Bush administration officials have been scratching their heads over steps taken by Prince Bandar’s uncle, King Abdullah of Saudi Arabia, that have surprised them by going against the American playbook, after receiving assurances to the contrary from Prince Bandar during secret trips he made to Washington.And King Abdullah has delivered yet another blow to the administration:
For instance, in February, King Abdullah effectively torpedoed plans by Secretary of State Condoleezza Rice for a high-profile peace summit meeting between Prime Minister Ehud Olmert of Israel and the Palestinian president, Mahmoud Abbas, by brokering a power-sharing agreement with Mr. Abbas’s Fatah and Hamas that did not require Hamas to recognize Israel or forswear violence. The Americans had believed, after discussions with Prince Bandar, that the Saudis were on board with the strategy of isolating Hamas.
American officials also believed, again after speaking with Prince Bandar, that the Saudis might agree to direct engagement with Israel as part of a broad American plan to jump-start Israeli-Palestinian peace talks. King Abdullah countermanded that plan.
Most bitingly, during a speech before Arab heads of state in Riyadh three weeks ago, the king condemned the American invasion of Iraq as “an illegal foreign occupation.” The Bush administration, caught off guard, was infuriated, and administration officials have found Prince Bandar hard to reach since.
Since the Iraq war and the attendant plummeting of America’s image in the Muslim world, King Abdullah has been striving to set a more independent and less pro-American course, American and Arab officials said. And that has steered America’s relationship with its staunchest Arab ally into uncharted waters. Prince Bandar, they say, may no longer be able to serve as an unerring beacon of Saudi intent.
“The problem is that Bandar has been pursuing a policy that was music to the ears of the Bush administration, but was not what King Abdullah had in mind at all,” said Martin S. Indyk, a former United States ambassador to Israel who is now head of the Brookings Institution’s Saban Center for Middle East Policy.

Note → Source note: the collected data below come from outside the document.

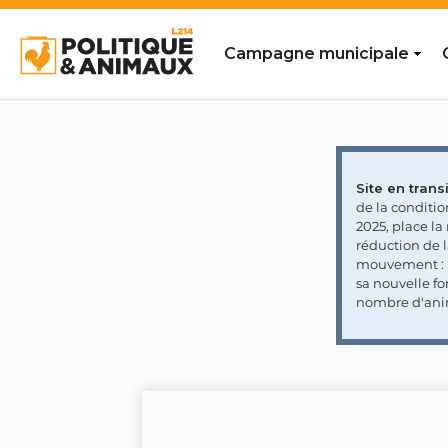
Campagne municipale
Site en transi
de la conditi
2025, place l
réduction de 
mouvement : l
sa nouvelle fo
nombre d'ani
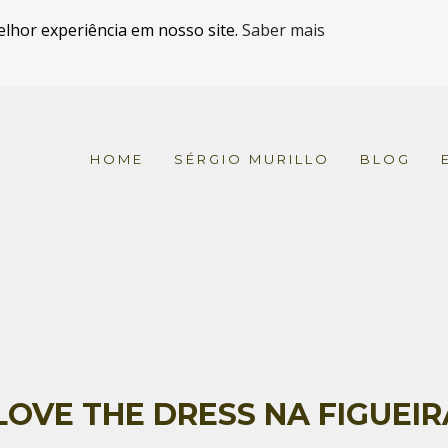
elhor experiência em nosso site.
Saber mais
HOME
SÉRGIO MURILLO
BLOG
LOVE THE DRESS NA FIGUEIR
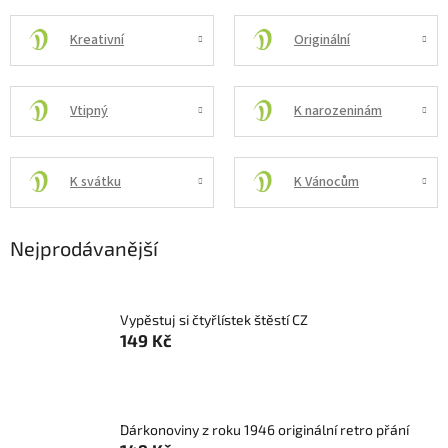
Kreativní
Originální
Vtipný
K narozeninám
K svátku
K Vánocům
Nejprodávanější
Vypěstuj si čtyřlístek štěstí CZ
149 Kč
Dárkonoviny z roku 1946 originální retro přání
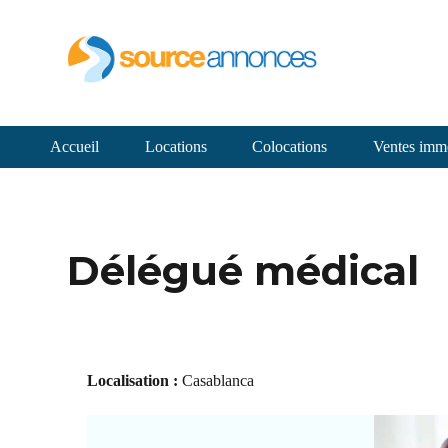
Accueil
Locations
Colocations
Ventes immo
Délégué médical
Localisation :
Casablanca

Saudi King Declines to Receive Iraqi Leader
In a serious rebuff to U.S. diplomacy, King Abdullah of Saudi Arabia has refused to receive Iraqi Prime Minister Nouri al-Maliki on the eve of a critical regional summit on the future of the war-ravaged country, Iraqi and other Arab officials said yesterday.What we see here is that none of the players in the region thinks that the Bush administration can do anything positive in the region. They are working behind the scenes without the Bush administration to try to broker some stability. The Iraqis have been talking to the Iranians, the Saudis have been talking to the Iranians - leaving the incompetent Bush administration out of the loop.

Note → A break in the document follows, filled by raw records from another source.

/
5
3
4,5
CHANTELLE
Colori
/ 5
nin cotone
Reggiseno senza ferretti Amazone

The Saudi leader's decision reflects the growing tensions between the oil-rich regional giants, the deepening skepticism among Sunni leaders in the Middle East about Iraq's Shiite-dominated government, and Arab concern about the prospects of U.S. success in Iraq, the sources said. The Saudi snub also indicates that the Maliki government faces a creeping regional isolation unless it takes long-delayed actions, Arab officials warn.

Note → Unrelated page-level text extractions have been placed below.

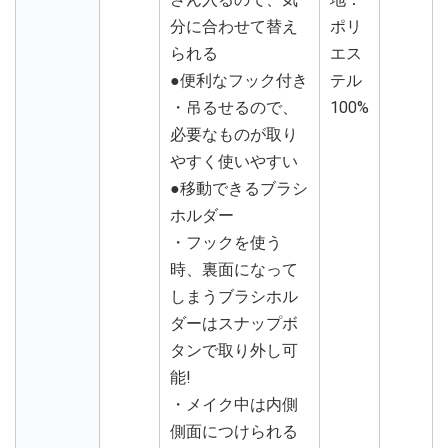
分に合わせて替え
ポリ
られる
エス
●便利なフック付き
テル
・吊るせるので、
100%
必要なものが取り
やすく使いやすい
●移動できるブラシ
ホルダー
・フックを使う
時、裏面になって
しまうブラシホル
ダーはスナップボ
タンで取り外し可
能!
・メイク中は内側
側面につけられる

For the United States, the Saudi cold shoulder undermines hopes of healing regional tensions between Sunni- and Shiite-dominated governments and producing a new spirit of cooperation on Iraq at the summit, to be held Thursday and Friday in the Egyptian resort of Sharm el-Sheikh, the sources warn.
The Bush administration has invested significantly in the Egypt meeting, which Secretary of State Condoleezza Rice will attend. Army Gen. David H. Petraeus, the top U.S. commander in Iraq, said in a television interview last Thursday that the United States holds a "lot of hope" that the conference will serve as a catalyst for garnering regional and international support for solving Iraq's problems.
The end game may turn out to be just the opposite of what the Bush/Cheney cabal and the neocons had in mind - a middle east in which the US has little or no influence.